Toby Leek, NAEA Propertymark President, said, “Northern parts of the UK such as across Scotland and the North of England are becoming increasingly desired locations due to their increased levels of affordability. However, this is having an impact on prices across other regions as a result.
"The UK’s latest House Price Index found that the North East was the English region with the highest house price growth in the 12 months to November 2024 at 5.9 per cent. Also, the figures demonstrate that the average house price in Scotland in November 2024 was £195,000 and £306,000 in England. This situation is unlikely to sustain itself, which is why we look forward to working with governments across all nations to help support the concept of delivering a new generation of sustainable housing to ensure housing supply keeps pace with intense current demand.”

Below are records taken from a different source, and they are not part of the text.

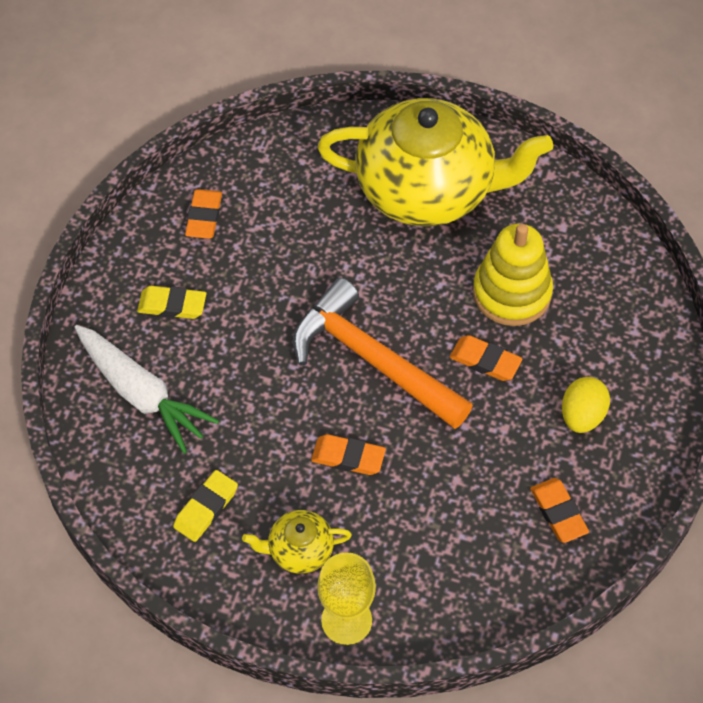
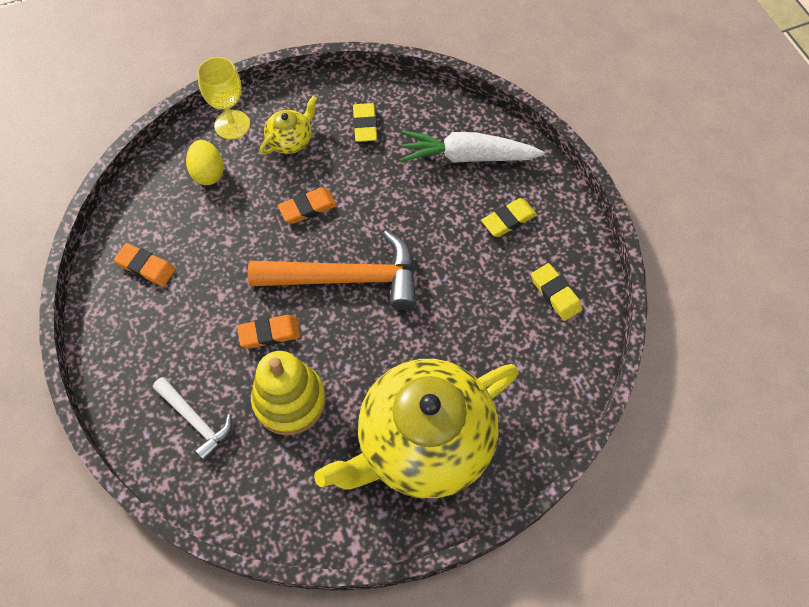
camera: 140 degrees right, 5 degrees up
(204, 217) = (555, 294): orange eraser -> yellow eraser
(582, 416) = (172, 343): yellow egg -> yellow egg (208, 173)
(606, 333) = (195, 420): none -> white hammer

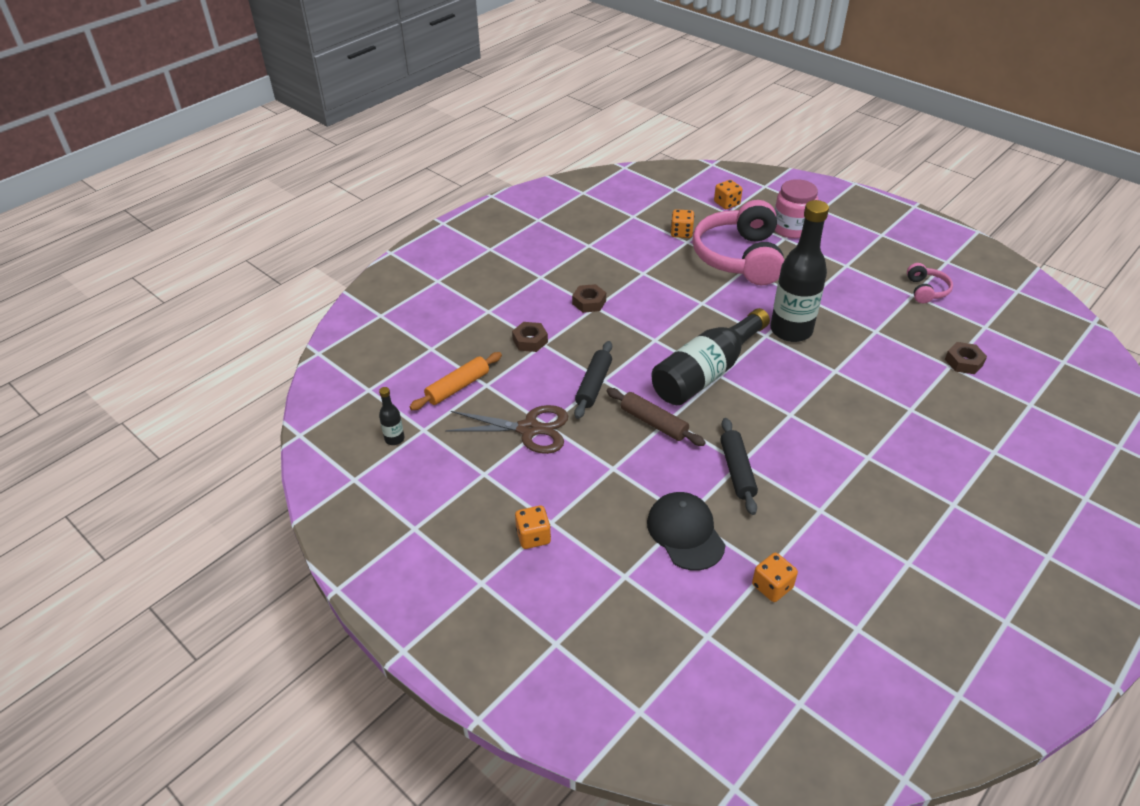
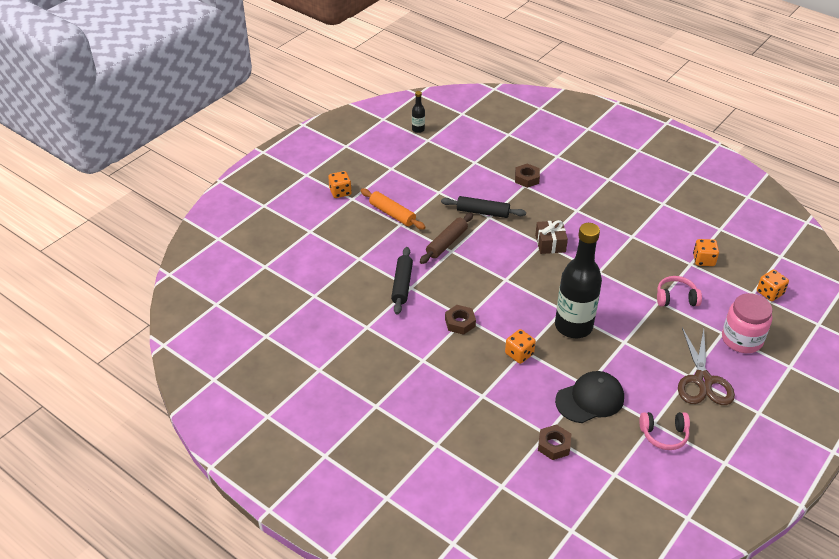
camera: 85 degrees right, 0 degrees up
(458, 387) = (470, 150): orange rolling pin -> orange rolling pin (392, 214)
(529, 429) = (433, 184): brown scissors -> brown scissors (703, 380)
(589, 302) = (581, 206): brown nut -> brown nut (460, 323)
(655, 333) = (550, 243): none -> brown gift
(685, 533) = (344, 258): black cap -> black cap (590, 399)
(706, 372) = (507, 272): black bottle -> none
(737, 471) = (402, 285): black rolling pin -> black rolling pin turned 75 degrees counterclockwise
(739, 258) = (676, 298): pink headphones -> pink headphones, size x0.45
(772, 586) = (300, 297): orange dice -> orange dice (519, 354)

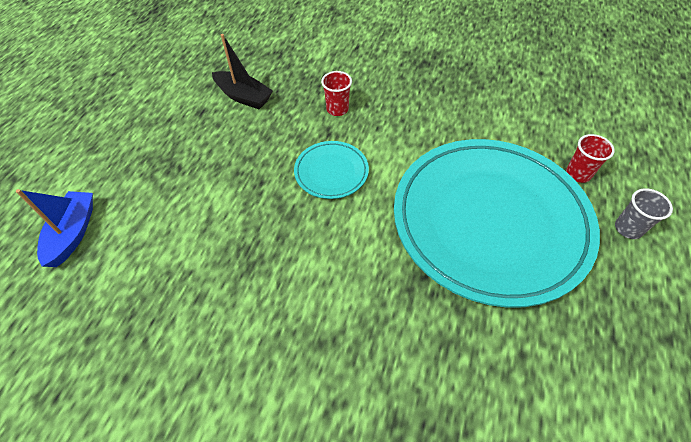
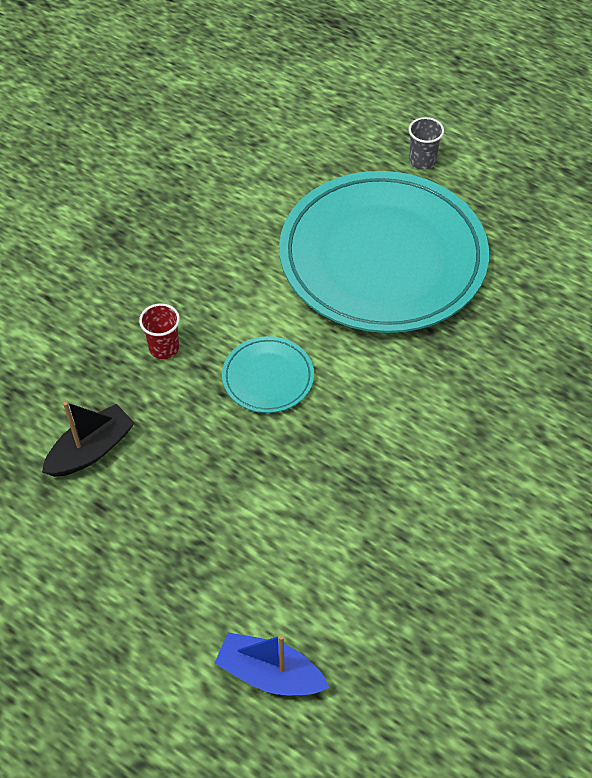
camera: 75 degrees left, 0 degrees up
(578, 174) = (347, 167): red cup -> none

Matt Thompson, head of sales at Chestertons, said, “As one of the world capitals and leading financial hubs, London sees steady demand from domestic and corporate buyers, property investors and international students. This level of demand often outweighs the number of homes for sale which contributes to the majority of properties in the capital either holding their value or seeing a price increase. If interest rates go down further this year, London’s property market will likely see additional buyers starting their search which will inevitably fuel a more competitive market compared to last year.”
Director of Benham and Reeves, Marc von Grundherr, commented, “What you do for a career and where you choose to do it remain the driving factors behind your property purchasing potential, but whilst housing affordability certainly remains an obstacle, it’s far from a deterrent, with over a million homebuyers making their move over the last year alone.
"This is despite the fact that today’s buyers are contending with far higher mortgage rates than they’ve become accustomed to in recent years and, with hopes that the cost of borrowing will ease in 2025, we expect homeownership to remain very much the focus of the nation.”
CEO of Yopa, Verona Frankish, commented, “Housing market affordability remains a significant issue for many and whilst we may be seeing more existing buyers make their move, the number of first-time buyer transactions taking place across England has fallen by 43% on an annual basis, as they struggle to overcome the high cost of getting that first foot on the property ladder.
"Whilst there are a number of schemes aimed at helping first-time buyers onto the ladder, we need to see the government deliver on its promises of building more homes if any meaningful progress is to be made with respect to addressing housing affordability across the nation.”